La vostra testimonianza sulle creme per dermatite atopica
La nostra esperienza di coinvolgimento diretto dei pazienti, attraverso il sito Internet - nella sezione salute - sotto la voce “Questa la racconto”, lo ha dimostrato. Il 5 marzo siamo andati all’Emea (Agenzia europea dei medicinali), che ha sede a Londra e si occupa di autorizzare i farmaci con procedura centralizzata e vigilare sulla loro qualità, efficacia e sicurezza: abbiamo presentato i risultati del nostro progetto sulle creme Elidel e Protopic, che in poco più di due anni ha raccolto quasi cinquecento segnalazioni di cittadini (che ringraziamo), non solo sugli effetti indesiderati, ma anche sulle prescrizioni non appropriate e sull’uso poco corretto di questi farmaci. Si tratta di due prodotti sotto monitoraggio negli USA, in Europa e anche in Italia per i sospetti rischi di cancro associati al loro utilizzo. I risultati, notevoli e superiori alle aspettative, sono stati pubblicati in diverse puntate sulle nostre riviste, l'ultima è su Test Salute n, 77, dicembre 2008.

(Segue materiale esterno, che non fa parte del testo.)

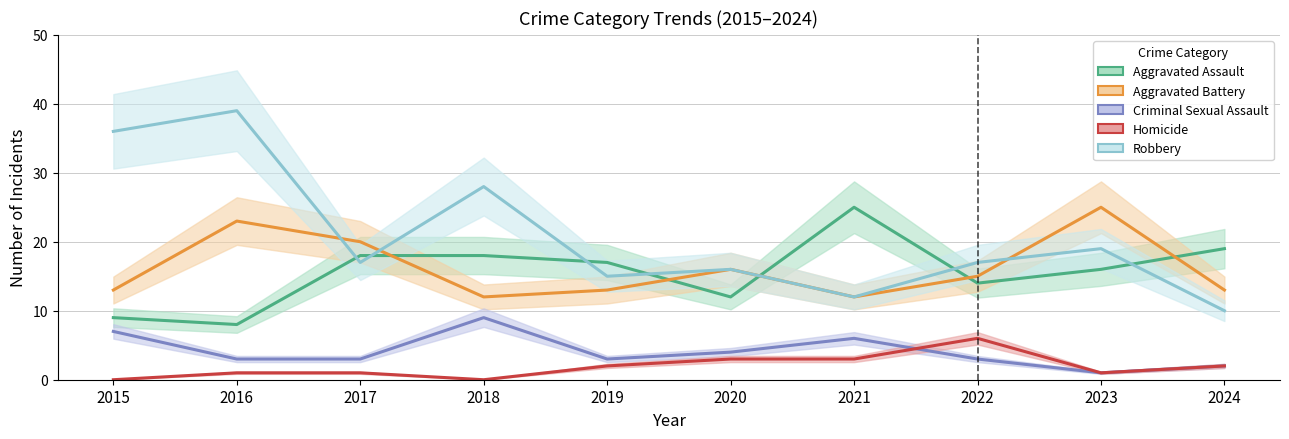

Reading left to right, extract all data points from this chart.

Aggravated Assault: 9	8	18	18	17	12	25	14	16	19
Aggravated Battery: 13	23	20	12	13	16	12	15	25	13
Criminal Sexual Assault: 7	3	3	9	3	4	6	3	1	2
Homicide: 0	1	1	0	2	3	3	6	1	2
Robbery: 36	39	17	28	15	16	12	17	19	10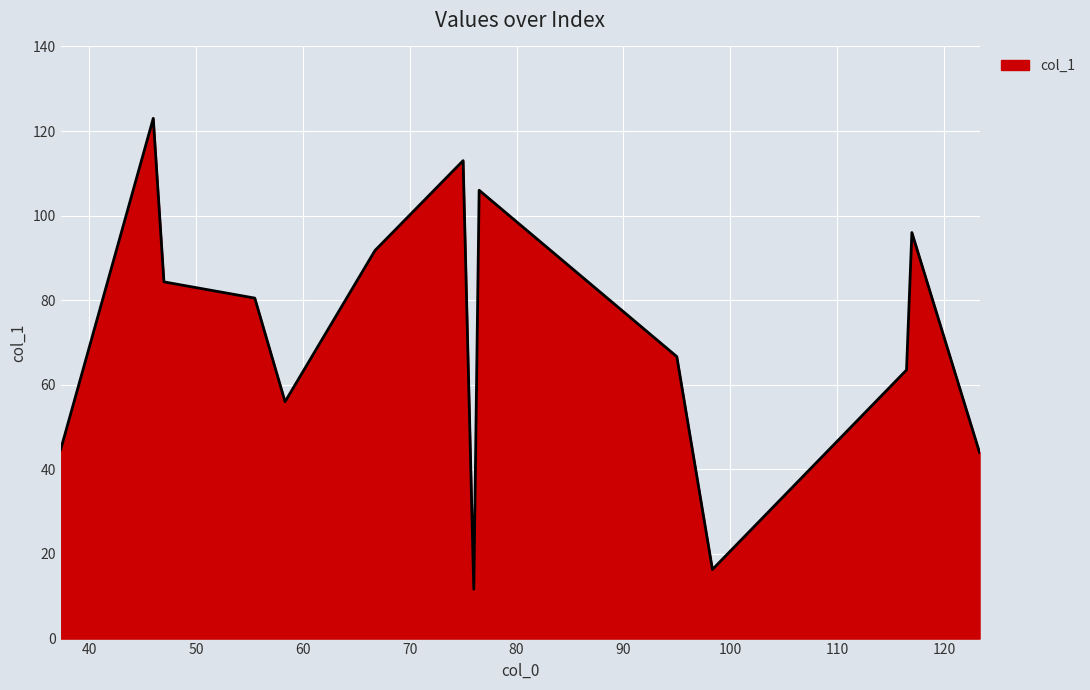

What is the average value?

71.2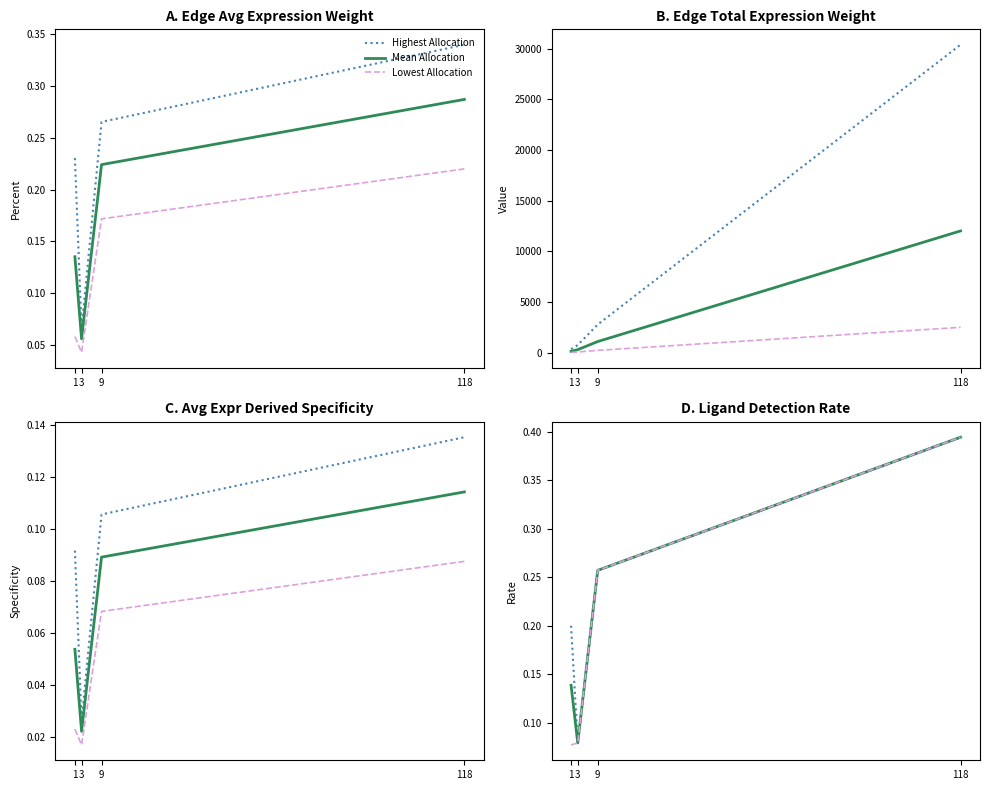

What is the sum of all Lowest Allocation values?

0.8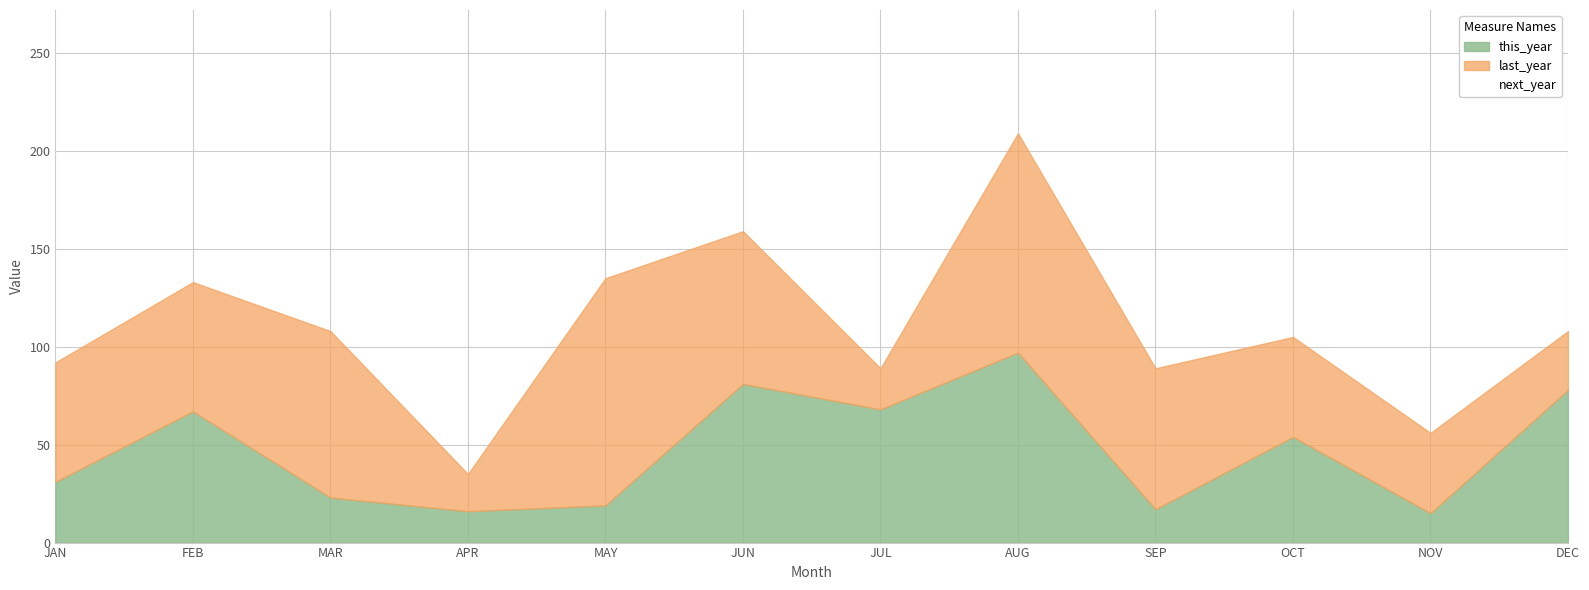

List the series in order of their peak value, highest first.

last_year, this_year, next_year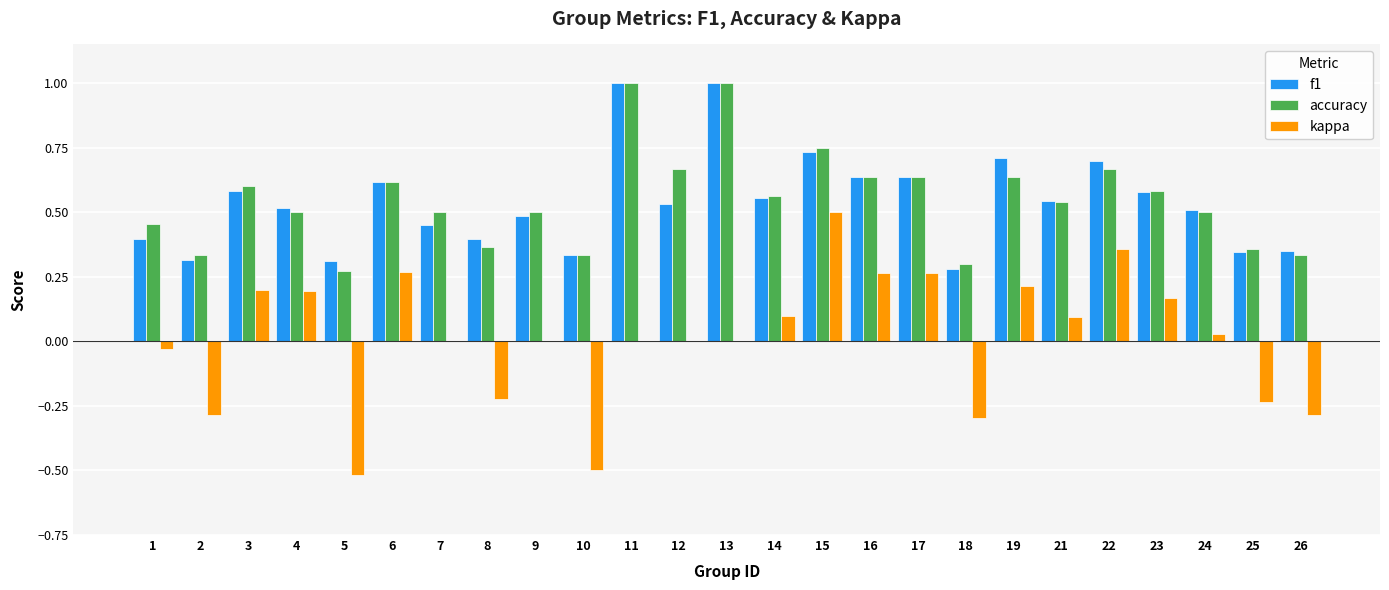

The value of kappa at 4 is 0.2. True or false?

True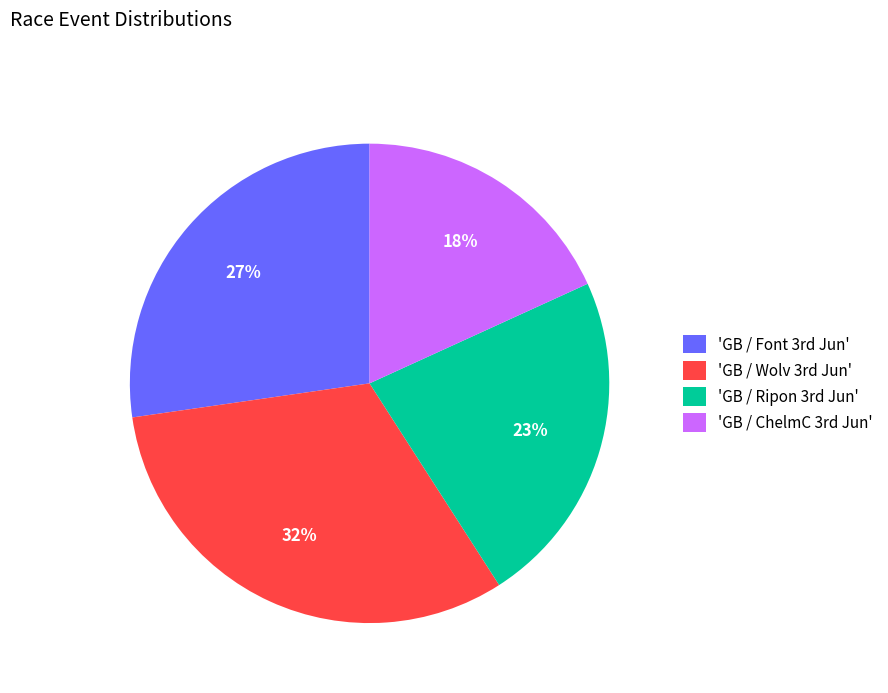

Is there a majority slice in this chart?

No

L'importanza delle vostre segnalazioni
Perché sono importanti queste segnalazioni provenienti dai cittadini?
  • perché è necessario ascoltare la voce di chi usa i farmaci, facendone esperienza diretta
  • perché i consumatori segnalano in modo preciso e dettagliato
  • perché i consumatori segnalano molto più dei medici e dei farmacisti (per quanto la situazione della farmacovigilanza in Italia sia da qualche anno migliorata, anche grazie alle segnalazioni di altre figure professionali coinvolte, come gli infermieri)
  • perché i consumatori forniscono informazioni preziose sull’uso dei farmaci fuori dalle indicazioni approvate (in gergo tecnico si dice uso “off-label”), un dato che altrimenti non si riuscirebbe a reperire
  • perché è necessario raccogliere tutte le informazioni possibili per avere farmaci sicuri o comunque per utilizzarli al meglio, evitando il più possibile i rischi.

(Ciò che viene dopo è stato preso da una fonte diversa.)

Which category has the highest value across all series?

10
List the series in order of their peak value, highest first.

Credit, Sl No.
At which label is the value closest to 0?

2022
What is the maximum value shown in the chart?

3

E’ necessario quindi che le segnalazioni provenienti dai cittadini siano adeguatamente stimolate (in Italia, lo ricordiamo, la legge consente la segnalazione diretta dei cittadini all’autorità, cioè all’Aifa, Agenzia italiana del farmaco, ma non è promossa), a complemento delle segnalazioni di medici, farmacisti e di altri operatori sanitari. E’ necessario trovare un sistema efficace, riconosciuto a livello nazionale, per raccogliere la voce preziosa e insostituibile dei consumatori.